Living on the streets, Hanif Hightower learned which Philadelphia shelters were likely to have an open bed during the cold months or where he could get a meal or a hot shower. But his resourcefulness had limits. Addicted to crack cocaine and struggling with clinical depression, he cycled in and out of jail and temporary rehab programs, returning to the streets each time he was released. Years passed this way. Then one day, in May 2019, an outreach worker for a local nonprofit offered him a way out: an apartment of his own, no strings attached.

Hightower, who is now 39, was on a list he didn’t know existed: the homeless people in Philadelphia most frequently found in the city’s shelters or jail cells. Being on this list made Hightower eligible for something called supportive housing, which combines services like counseling and job training with keys to a home.

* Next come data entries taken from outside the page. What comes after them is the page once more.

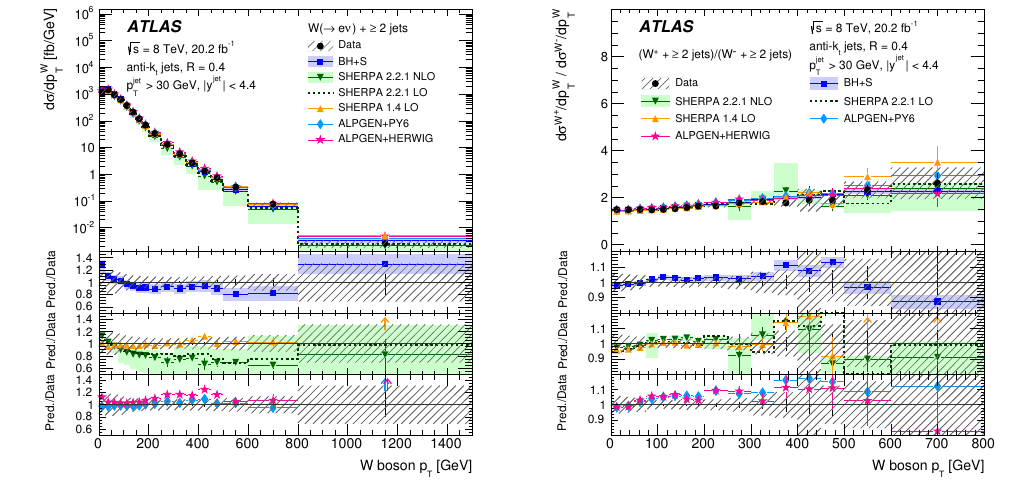
Figure 12 . Di(cid:11)erential cross sections for the production of W bosons (left) and the W + =W (cid:0) ratio (right) as a function of the W p T for events with N jets (cid:21) 2. The last bin in the left (cid:12)gure includes values beyond the shown range. For the data, the statistical uncertainties are indicated as vertical bars, and the combined statistical and systematic uncertainties are shown by the hatched bands. The uppermost panel in each plot shows the di(cid:11)erential cross sections, while the lower panels show the ratios of the predictions to the data. The theoretical uncertainties on the predictions are described in the text. The arrows on the lower panels indicate points that are outside the displayed range.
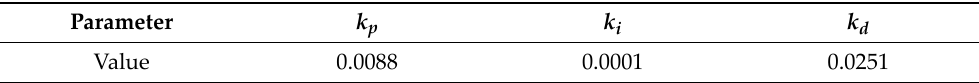
Table 3. Tuned PID parameters.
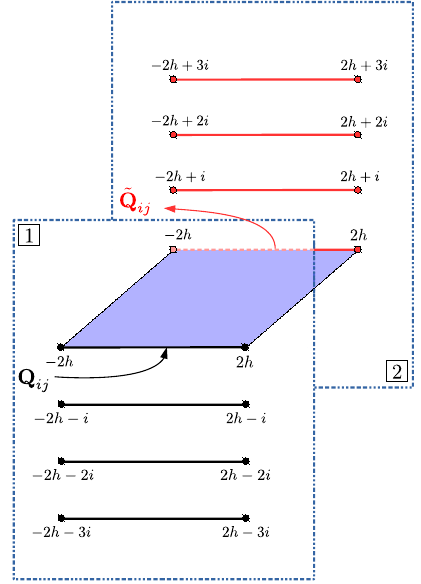
JHEP09(2017)140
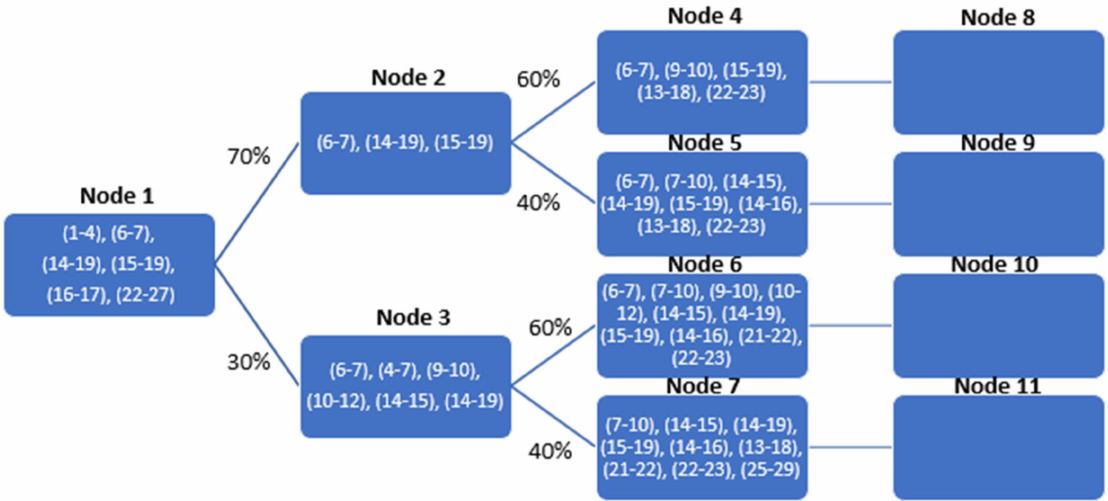
Figure 6. Optimal investment strategy for the case with only conventional investments. The notation (i-j) represents the upgrade of the capacity of the transmission line connected buses (i.e., India states) i and j. Note that the scenario tree depicts investment decisions, i.e., the capacity upgrades will become operational one epoch afterwards (this is why there are no investment decisions taken in the last epoch as there is no epoch5).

For decades, research has shown that this combination of housing and services is the most effective way to provide for people experiencing chronic homelessness, who make up about a quarter of the nation’s homeless population and have the most acute needs. People are considered chronically homeless if they have a documented disability — including mental illness or addiction — and have been without housing for at least a year. Both Presidents George W. Bush and Barack Obama put money into creating more supportive-housing beds, and since 2007, when the government started keeping track, the number nationwide has more than doubled. Between 2007 and 2016, chronic homelessness declined by a third.

But money for this kind of housing flatlined during the Trump administration, and the number of people enduring chronic homelessness has been rising — up by 42 percent between 2016 and 2020, the last time there was a full national count. While the Department of Housing and Urban Development has modestly increased spending on homelessness programs that fund supportive housing from year to year, about 90 percent of the money goes just to keep existing programs up and running.

Faced with this HUD funding gap, some local officials are eyeing an unlikely source: Medicaid. The government-funded health insurance for people with low incomes and disabilities was not intended to provide housing. But some argue that it has a role to play because the health issues of the chronically homeless can’t be treated without stable housing.

In the last decade Medicaid has inched toward acknowledging the interconnectedness of housing and health. It has encouraged more state Medicaid programs to cover housing-related costs like furniture or security deposits — basically everything except paying the rent. Some states, like Arizona, have shown remarkable success by using state Medicaid funds for supportive housing, and they are now asking permission to use federal Medicaid money, too. It’s an appealing option for states because unlike rental assistance from HUD, Medicaid is an entitlement, and its budget expands to accommodate everyone who qualifies. No one has to ask Congress for funds.

Philadelphia undertook one of the earliest experiments in transforming Medicaid funds into support for housing. Hightower is one of its beneficiaries.